Warrington nursery boss raises concerns over changes to free childcare access

Clare Roberts, CEO of Kids Planet speaks on announcement of The Chancellor Jeremy Hunt's first 2023 Budget <i>(Image: Newsquest)</i>
Clare Roberts, CEO of Kids Planet speaks on announcement of The Chancellor Jeremy Hunt's first 2023 Budget (Image: Newsquest)

PARENTS across the country have been waiting in anticipation for the results of the first 2023 Budget this week, with rumours that free childcare for children below the age of three would be on the horizon.

Chancellor Jeremy Hunt revealed the details of his first Budget at the House of Commons on Wednesday, 15, confirming this to be true, with funding being rolled out gradually, starting in April 2024 and onwards.

The Chancellor announced in the Budget that from April next year all working parents of two-year-olds will be able to access 15 hours per week of free childcare.

A further roll out in September 2024, will enable working parents of children aged nine months up to three years old to access 15 hours per week and by September 2025, all working parents of children aged nine months up to three years old will be able to access 30 hours free childcare per week.

Despite the positive implications of this, childcare providers have already expressed concerns about this announcement, including Warrington resident and CEO of Kids Planet, Clare Roberts.

Clare, who owns the successful nursery chain and works regularly with the DfE on improving issues in education, expressed concerns of funding rates for the quality of childcare that will be stretched to further age groups and the current workforce crisis the sector is already facing.

“We are delighted to hear of the increase in childcare support for parents with younger children, which will help our parents with the cost of childcare,” she said.

“For us as a provider, the key issue is around what the funding rates are and if all ages will be adequately funded.”

The government confirmed they will provide £204m of additional funding this year, to ‘uplift’ the current hourly rate paid to childcare providers.

This will be further increased to £288m by 2024-25 and is additional to the £4.1 billion that the government will provide by 2027-28 to facilitate the expansion of the new free hours.

“The current three and four-year-old funding rates do not cover the delivery of high-quality childcare.

"We welcome the communication on the increase rate for two-year-olds which the government has announced, and we look forward to further clarity on the rates for one, three and four-year-olds,” Clare said.

Detailing the ‘ongoing problem’ of retentions within teaching, Clare added:

“Another critical factor for us as a sector is that the workforce crisis needs to be addressed.

“Early Years is facing the worst workforce challenges it has seen, with significantly fewer colleagues joining the industry over the last 10 years.

“Covid and Brexit have further impacted this with many colleagues choosing to leave the profession.

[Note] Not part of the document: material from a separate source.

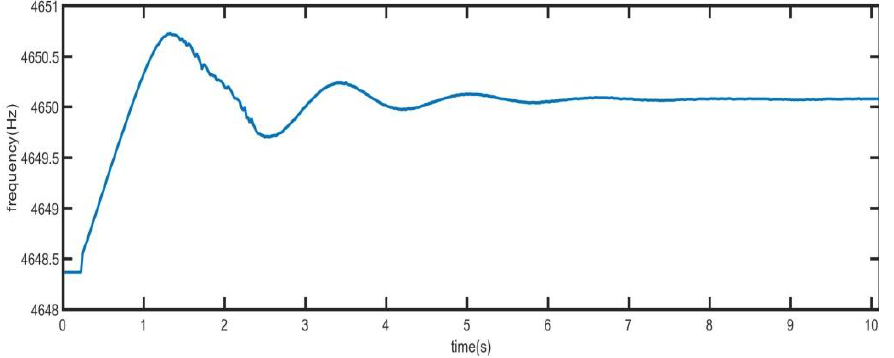
Figure 15. Vibration frequency of driving mode.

This is an ongoing problem that the sector continues to highlight to the Dfe and central government.”

The government also announced a change to staff-to-child ratios for two-year-olds, moving from 1:4 to 1:5 to align with Scotland and comparable countries.

The new ratios aim to give providers more flexibility, without compromising children’s safety or quality of provision. They will be optional, with no obligation on providers to adopt them.

Concluding, Clare said: “Regarding ratio changes from 1-4 to 1-5 for toddlers, we welcome this, but we understand that in practice this would depend on the age, stage and needs of the specific children who are being looked after.

“For the government’s new policies to be fully implemented, there will need to be a full overview of the workforce and the level of qualified and unqualified colleagues joining. This will help providers to be able to meet this further demand, which will benefit the economy and families accessing childcare.”